Elisabeth Wilde, Ph.D., is an associate professor in the Department of Neurology at the University of Utah. She also holds an appointment as a health research scientist at the VA Salt Lake City Healthcare System. Dr. Wilde is currently the director of the Neuroimaging Core for the Department of Defense and Veterans Affairs cofunded Long-term Impact of Military-relevant Brain Injury Consortium (LIMBIC)/Chronic Effects of Neurotrauma Consortium (CENC) Neuroimaging Core and has been actively involved in the International Common Data Elements (CDE) initiative and coleads the Enhancing Neuroimaging Genetics Meta-analysis (ENIGMA) Working Group for traumatic brain injury (TBI). Her research interests include the use of advanced forms of neuroimaging to enhance diagnosis and prognosis, monitor recovery and neurodegeneration, evaluate the efficacy of therapeutic intervention, and elucidate aspects of neuroplasticity in TBI. She has participated in more than 40 federally funded clinical projects in TBI, and has authored more than 140 peer-reviewed publications.

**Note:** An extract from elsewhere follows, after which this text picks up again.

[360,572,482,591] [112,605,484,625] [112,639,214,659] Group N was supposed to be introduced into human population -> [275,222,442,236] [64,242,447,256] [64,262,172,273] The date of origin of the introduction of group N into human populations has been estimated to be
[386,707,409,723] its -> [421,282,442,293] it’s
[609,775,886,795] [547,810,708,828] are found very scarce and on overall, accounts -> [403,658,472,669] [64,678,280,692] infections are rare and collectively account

She earned her Ph.D. from Brigham Young University in clinical psychology.
Alan H. B. Wu, Ph.D., is chief of the Clinical Chemistry and Toxicology Laboratories at San Francisco General Hospital. He is also a professor of laboratory medicine and chief of the Clinical Pharmacogenomics Laboratory at the University of California, San Francisco. Dr. Wu’s research focuses on “personalized therapeutics,” meaning the use of biomarkers to determine the proper selection and dosing of drugs to maximize efficacy and minimize adverse reactions. His clinical and research interests also include pharmacogenomics and research on validating novel protein markers for cardiovascular diseases. Dr. Wu earned his Ph.D. from the University of Illinois and performed his postdoctoral fellowship in clinical chemistry and toxicological chemistry at the Hartford Hospital.